Eigentlich wissen wir, dass die Veränderung die einzige Konstante ist, es nie gleich und immer etwas anders ist. «Ich weiss, dass ich nichts weiss», auch das eine altbekannte Weisheit. Und doch fällt es uns schwer, die Mehrdeutigkeit, das nicht Eindeutige auszuhalten.
Woher kommt dieser Wunsch nach Eindeutigkeit, Sicherheit und Harmonie? Um solche Fragen ging es im Einstiegsreferat von Yves Bossart zum philosophischen Hintergrund der Ambiguität. Und schon hatte ich mein erstes AHA-Erlebnis. So entsteht die Harmonie erst dank Mehrdeutigkeit. Harmonie bedingt, dass Gegensätze nebeneinander Platz finden, sich annehmen, sich aushalten, sich versöhnen - eben harmonieren. Harmonie oder eben dieses schöne Spannungsfeld bedingt aber auch, dass wir uns darauf einlassen. Es braucht eine innere Ruhe. Druck und Stress sind «Gift». Das heisst, wir müssen loslassen vom «müssen». Oder anders ausgedrückt von Eva Bischofsberger, intermediale Kunsttherapeutin: Es geht darum, die innere klare ruhige Mitte «ausfransen» zu lassen, man soll «fransig» werden, ohne dabei die innere Mitte zu verlieren. Im beruflichen Kontext von Oliver Steiner, Referent zum Thema Ambiguität und Digitalisierung bedeutet das: Wir müssen einen Weg finden, um die Mehrdeutigkeit von neuen Medien in einer profunden Ambiguität aushalten und nutzen zu lernen. D.h, sie nicht nur als Kontrollinstrument zu sehen, sondern auch als Grundlage für Wissensaneignung. Mit einem anderen Bild drückt es Caroline Fux aus, Referentin zum Thema Ambiguität in der Persönlichkeit: Uns gelingt mit einem gesunden erwachsenen Ich den Kongress der inneren Stimmen zu leiten.

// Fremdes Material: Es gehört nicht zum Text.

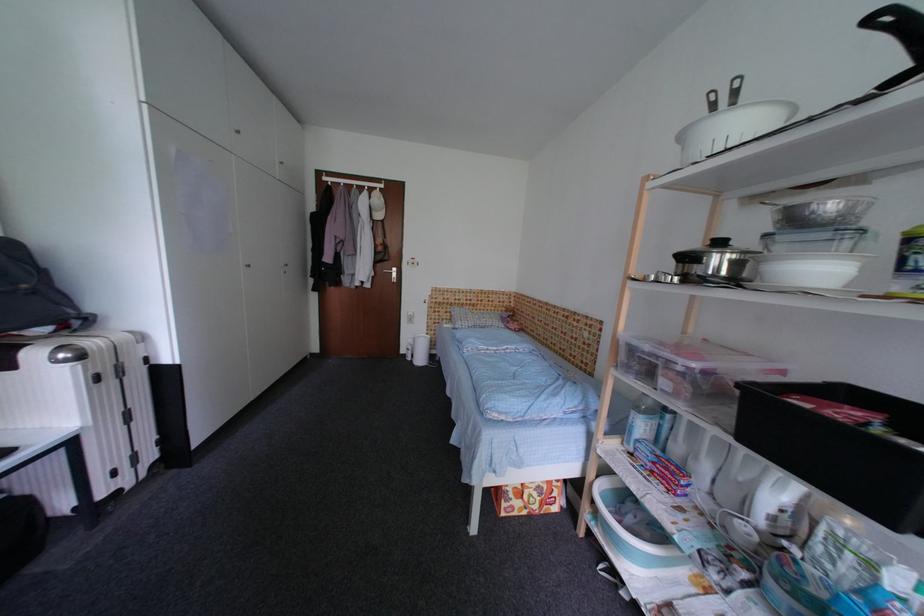
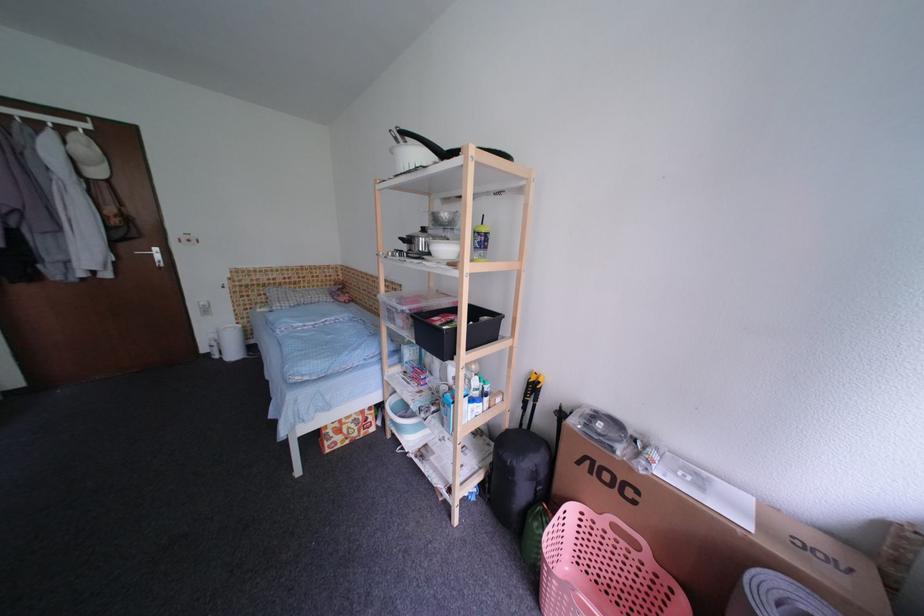
In the second image, find the point that corresponds to pixel 723 259 in the first image.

Zum Schluss noch einige persönliche Gedanken, die vielleicht auch Sie unterstützen, die Mehrdeutigkeit auszuhalten und zu nutzen:
- Es muss nicht perfekt sein und nicht immer am «Schnürchen» laufen. Es darf auch ruhig weniger geradlinig, eindeutig und klar sein.
- Gib dich bescheiden und demütig, übergebe dich der Ratlosigkeit (Kunst des Scheiterns).
- Das Leben soll nicht nur die Suche nach Lösungen sein, sondern das Leben ist zum Leben.
- Wenn ich verbunden bin mit mir und dem Hier und Jetzt, kann ich verschiedene andere Sichtweisen/Perspektiven annehmen.
- Sich auf die «Ahnungslosigkeit»/ das «Nichtwissen» bewusst einlassen.
- Ich begehre im Moment zu sein, gebe dem Moment Raum und gehe bewusst Schritt für Schritt den Weg, um zu üben.
- Präsent sein heisst zu spielen.
Mögen diese Ideen Sie anregen und Sie hoffentlich nicht primär zu Lösungen, sondern zu weiteren ambiguen Überlegungen und Ideen führen, die Sie inspirieren!